[WRITTEN TASKS]
A. In the election article, since what year has Indiana gone without voting for a Democrat?
B. Summarize the election article in two sentences.
C. Resume the election article, starting after its final sentence.

[SOURCE EXCERPT]

McCain can still win (And maybe pigs will fly)

Barring the unknowables, Obama is set fair for victory in the race for the 
White House

By Rupert Cornwell
Sunday, 26 October 2008 
 
 
 

AP
Barack Obama addressed 35,000 people in Indianapolis on Thursday before flying 
to Hawaii to see his ailing grandmother. The state hasn't voted for a Democrat 
since 1964, but that may soon change

 enlarge 

 

The place alone said it all. Just 12 days before the US was to vote in an 
election that not long ago promised to be a squeaker, Barack Obama was 
addressing 35,000 people packed into a square in downtown Indianapolis, capital 
of a state that hasn't voted for a Democrat since 1964.

 
Indiana was the last stop before he broke off campaigning to travel to Hawaii 
to say a final goodbye to his beloved grandmother, so ill she might not survive 
to witness the incredible moment when, if polls are correct, an 
African-American wins the presidency. Some inevitably saw the gesture as a 
political ploy, to underline the importance he attaches to family, and to 
remind wavering voters of the white side of his ancestry. One thing, however, 
is certain. Had this election had been on a knife edge, he would never have 
made the trip.
 
Don't get over-confident, Obama urged the huge crowd. "We cannot let up, and we 
won't." As if Democrats needed reminding – they who have lost seven of the last 
10 elections, and even now are gnawed by the fear that Republicans yet again 
have some dastardly trick up their sleeve to deny them the prize. But, barring 
an upset for the ages, a 47-year-old Senator from Illinois, with less than four 
years' experience in Washington and the thinnest of résumés, will wake up in 10 
days' time as President-elect with the biggest mandate of modern times, facing 
his country's biggest crisis of modern times – and America is already looking 
beyond.
 
National unity was the theme of Obama's inspirational early campaigning, and it 
will be the leitmotif of the first months of his presidency. On 4 November, 
Democrats may be dealt the strongest governing hand any party has received in a 
generation, with not just one of their own in the White House, but with 
enlarged majorities in Congress – perhaps even with a filibuster-proof majority 
of 60 to 40 in the Senate.

[EXTRACTED MATERIAL]

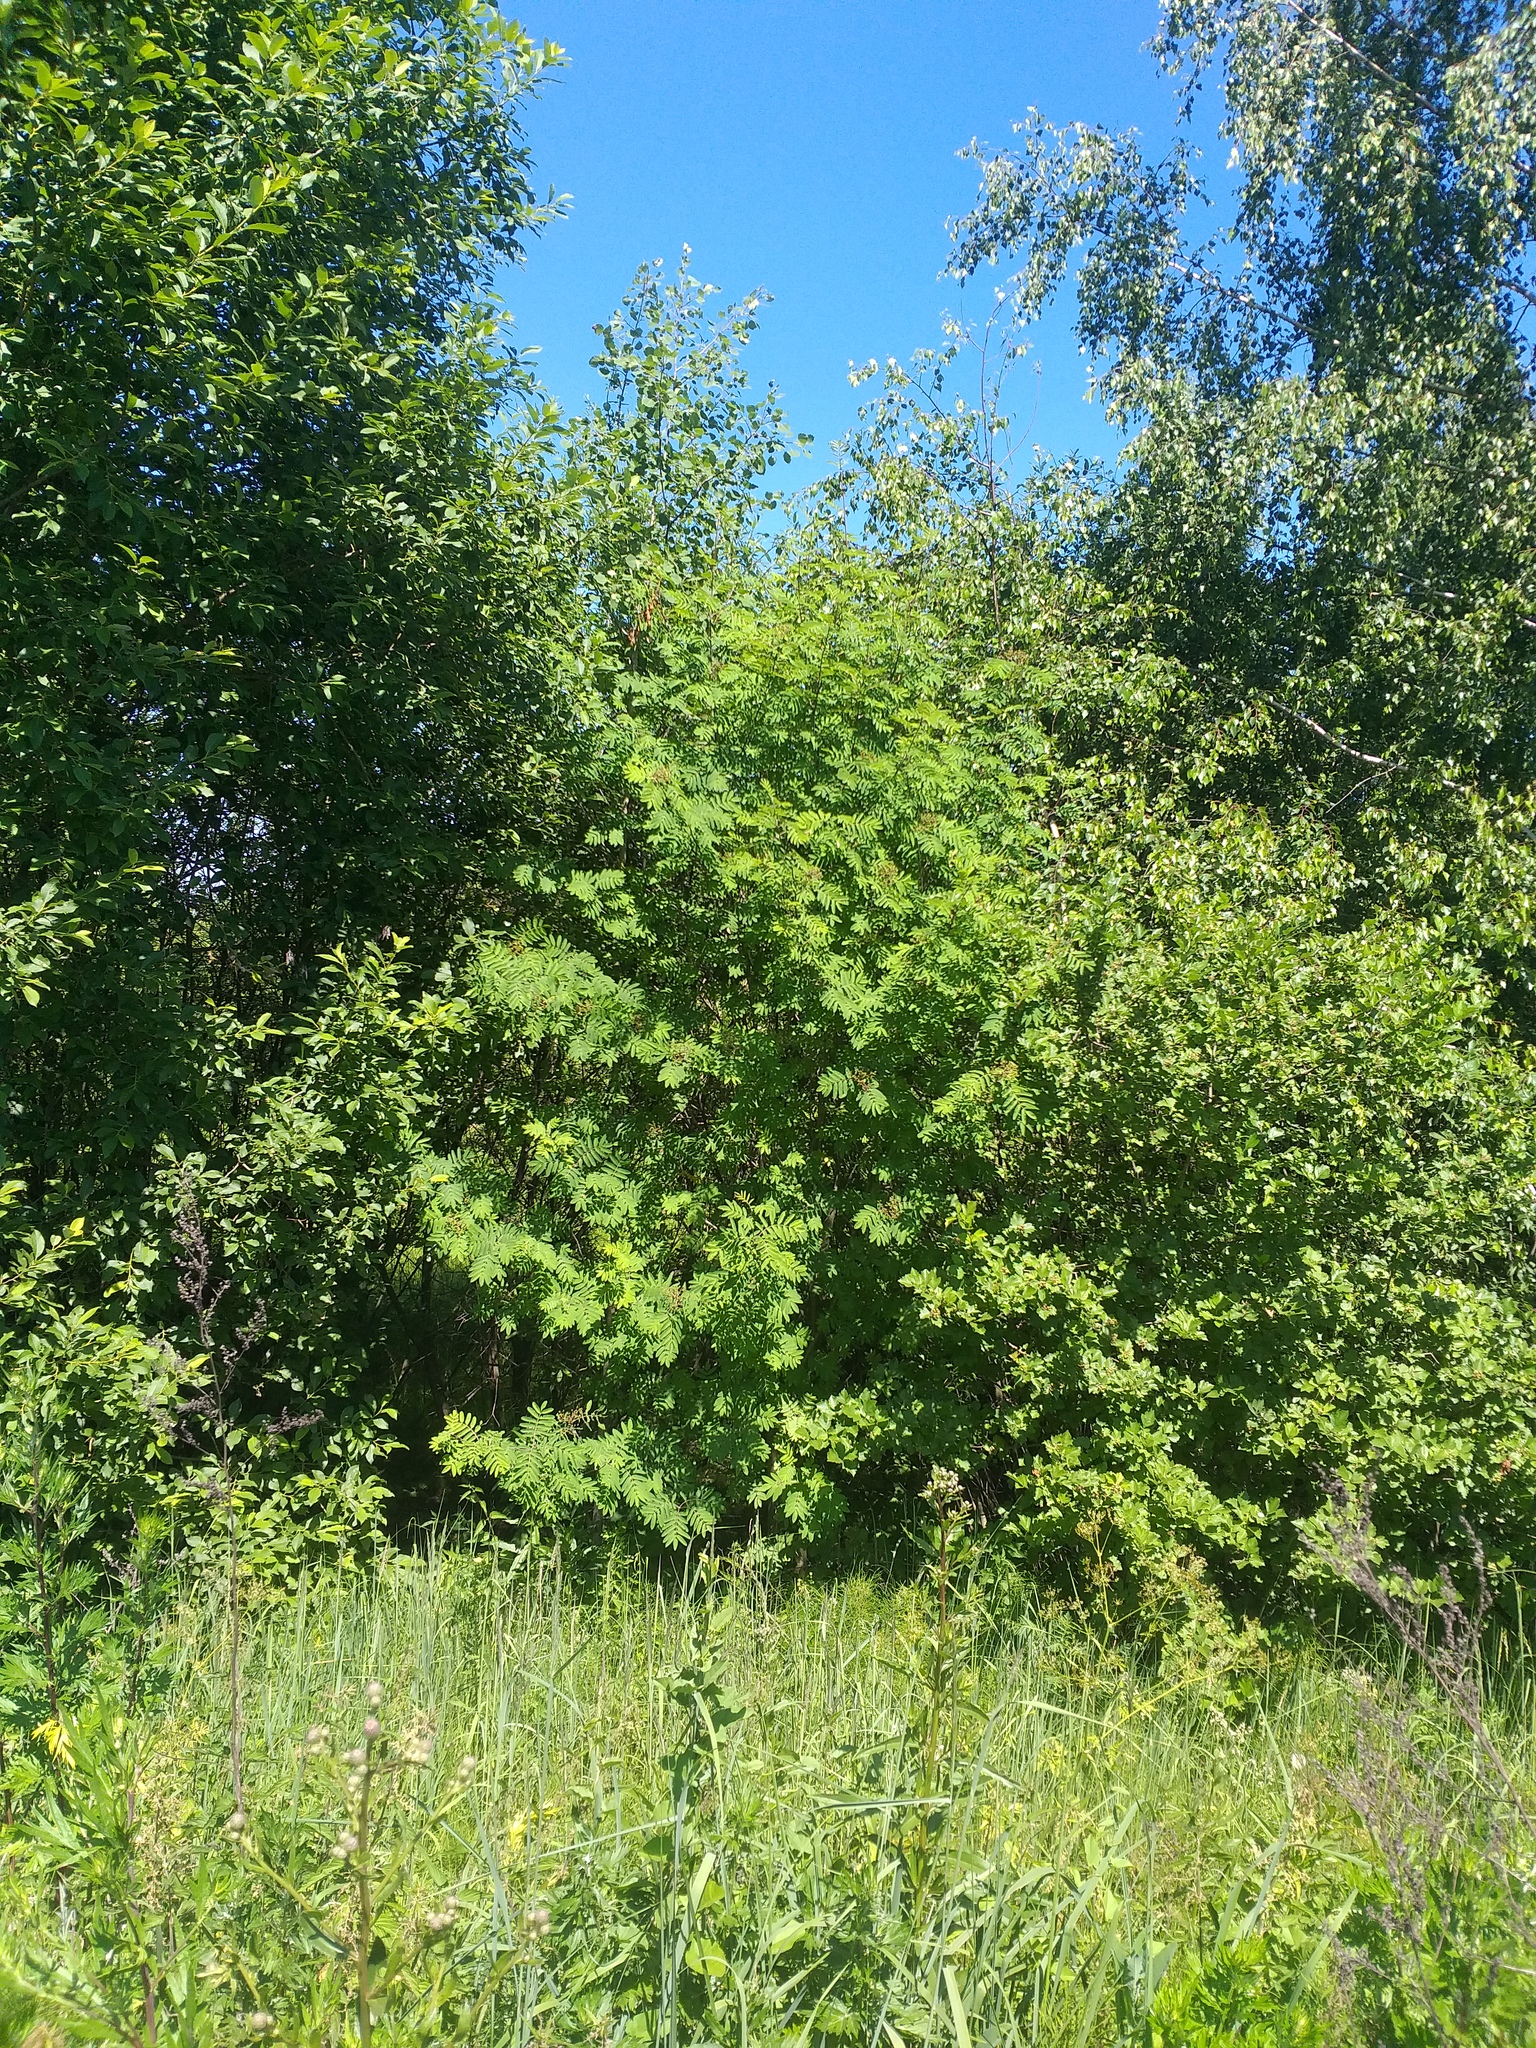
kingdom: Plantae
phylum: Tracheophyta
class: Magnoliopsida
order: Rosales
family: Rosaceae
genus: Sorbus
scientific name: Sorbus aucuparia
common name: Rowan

* * *

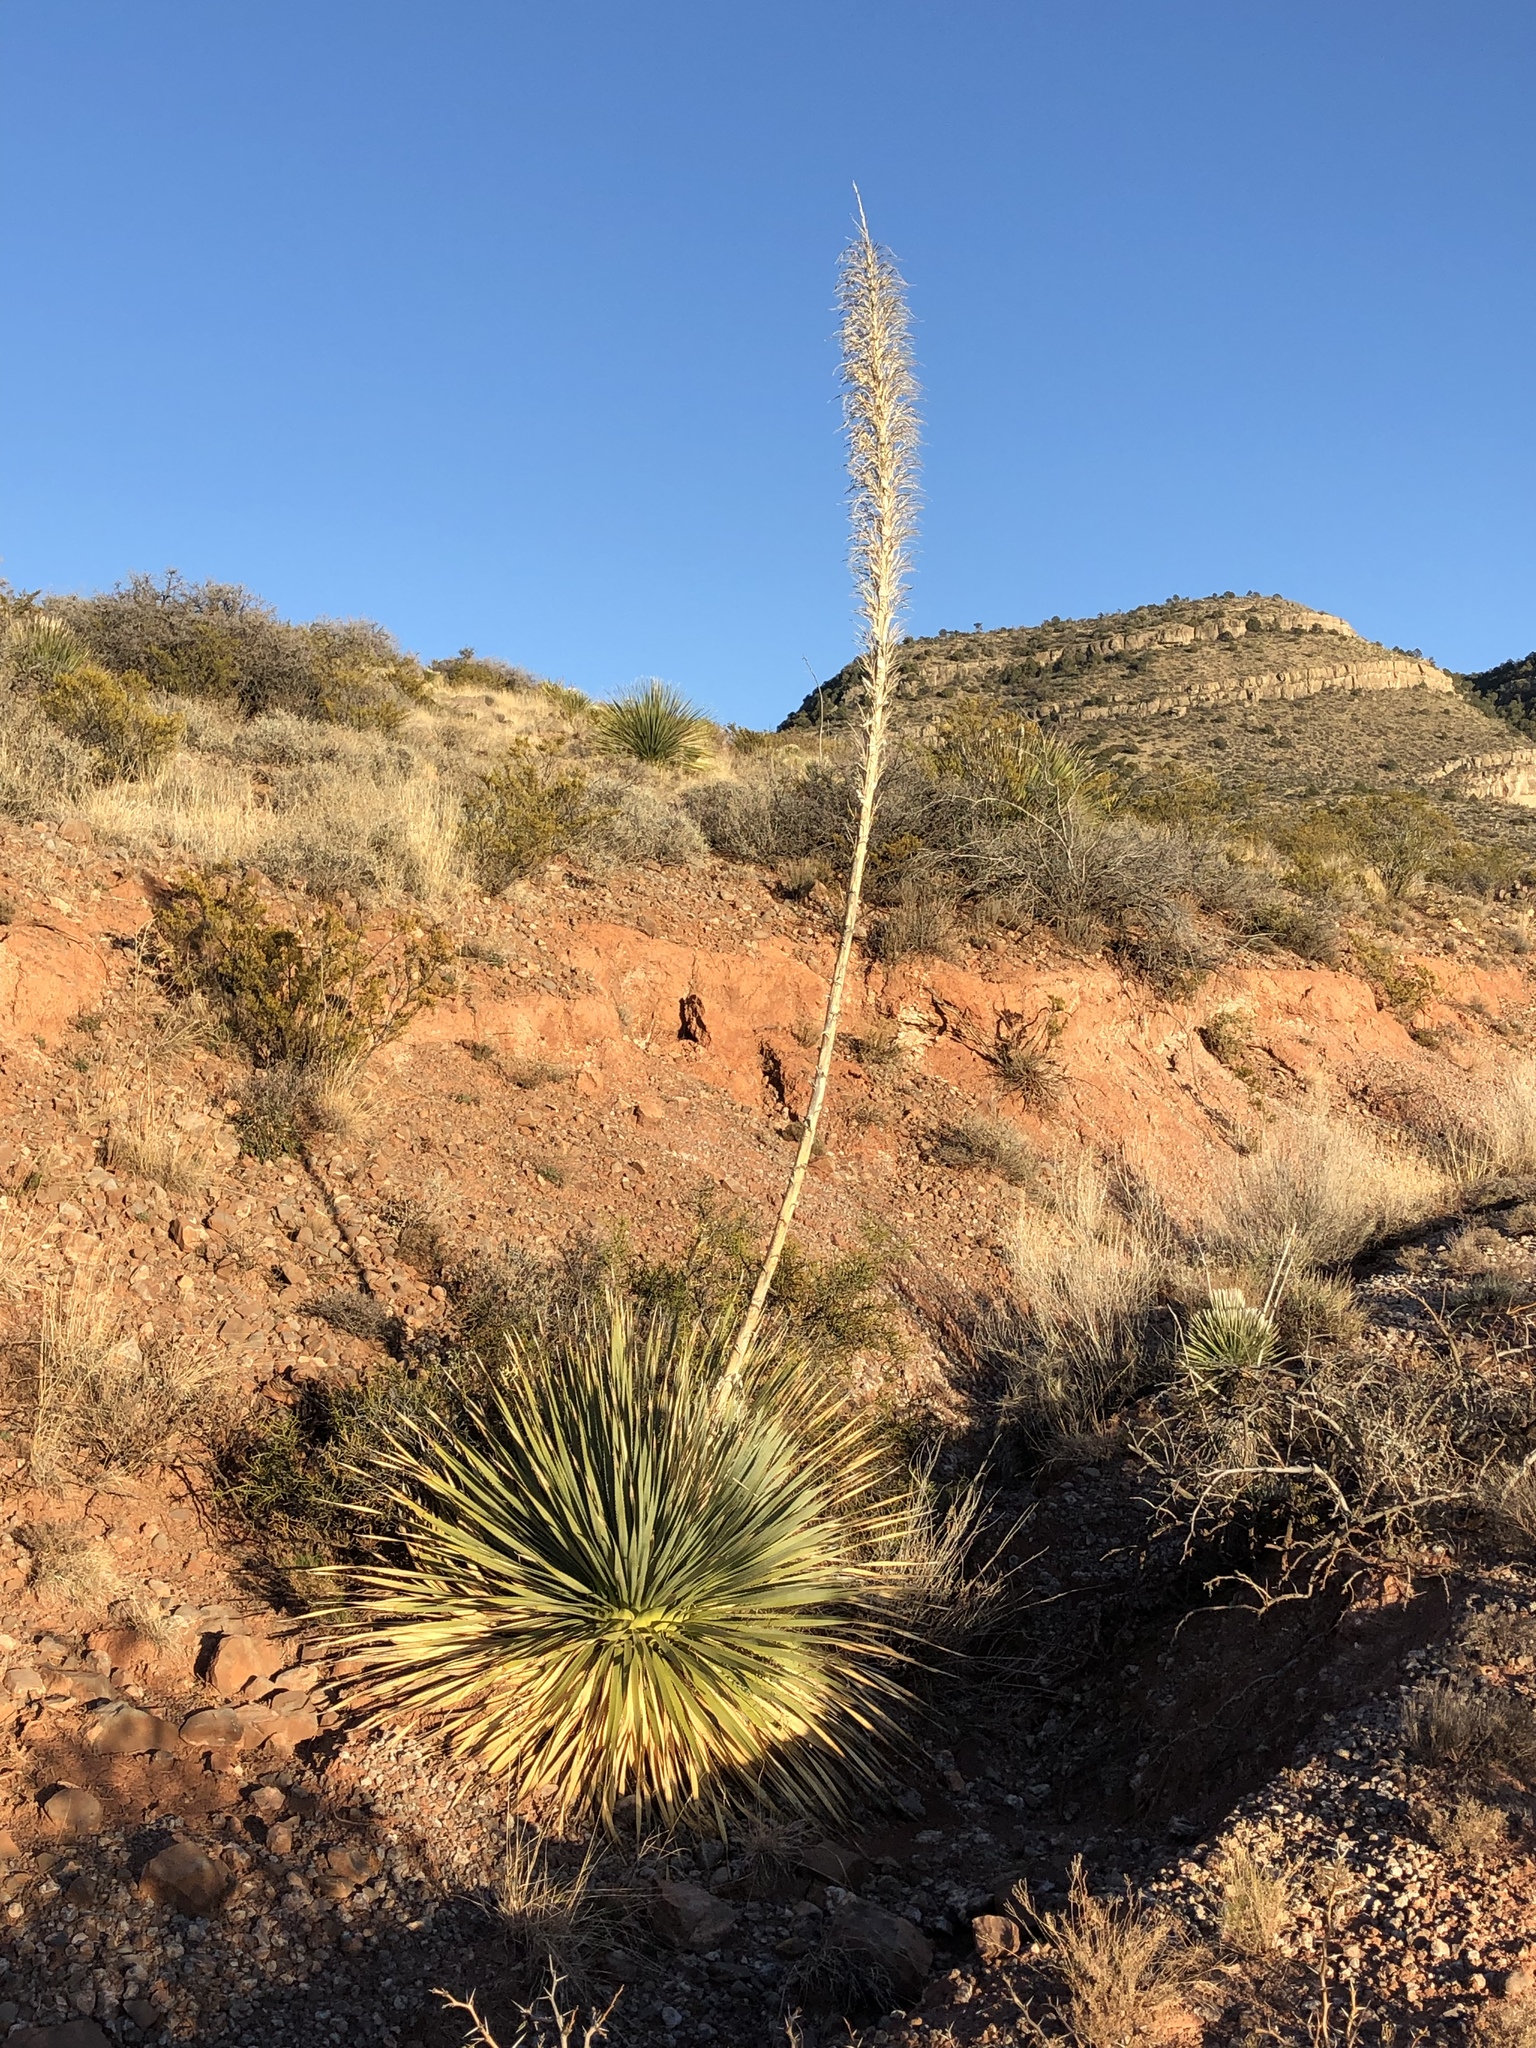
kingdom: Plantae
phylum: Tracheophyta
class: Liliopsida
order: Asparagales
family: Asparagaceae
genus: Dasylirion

[RESULTS IN ORDER]
A. Since 1964.

B. Twelve days before the US vote, Barack Obama drew 35,000 people in Indianapolis, in a state that hasn't backed a Democrat since 1964, and then broke off campaigning to visit his gravely ill grandmother in Hawaii, a trip the article says he would never have made in a close race. Barring a historic upset, he is expected to become President-elect with the biggest mandate of modern times, while Democrats may also gain enlarged majorities in Congress, possibly including a filibuster-proof 60 seats in the Senate.

C.
But despite this potential legislative juggernaut, Obama is set to reach out 
across party lines. He will almost certainly appoint a Republican to a top 
cabinet job. Aides publicly speculate that Robert Gates could be kept on as 
Secretary of Defence. Another possibility is Senator Chuck Hagel of Nebraska, 
either at the Pentagon or as secretary of state.
 
Such speculation may be tempting fate. The baseball legend Yogi Berra famously 
declared, after all, "It ain't over till it's over", and the rule applies to 
politics as well as sport. On paper, it is not yet too late for John McCain: 
strange things have happened in the final stages of a campaign. In public, at 
least, senior aides argue that their man is in the same position as Al Gore in 
2000, six or seven points behind late in the campaign, but who overtook George 
W Bush in the closing straight – in the popular vote, though not in the 
all-important electoral college.
 
In these last days, McCain will hammer home his message that Obama is a 
crypto-socialist intent on "spreading the wealth around". He is also pointing 
to the injudicious remark last week of Obama's vice-presidential nominee, Joe 
Biden, that a crisis would erupt to "test" a President Obama within a few 
months of taking office. Wouldn't the vastly more tested McCain be far better 
equipped to cope?
 
Alas, Americans apparently now believe that Obama would handle a crisis as 
effectively as his opponent. That was the Democrat's true achievement in the 
three TV debates: no flashy comebacks, no soaring oratory – just sober 
thoughtfulness, measured calm and a command of the issues that seems to have 
convinced undecided voters he could be trusted with the job.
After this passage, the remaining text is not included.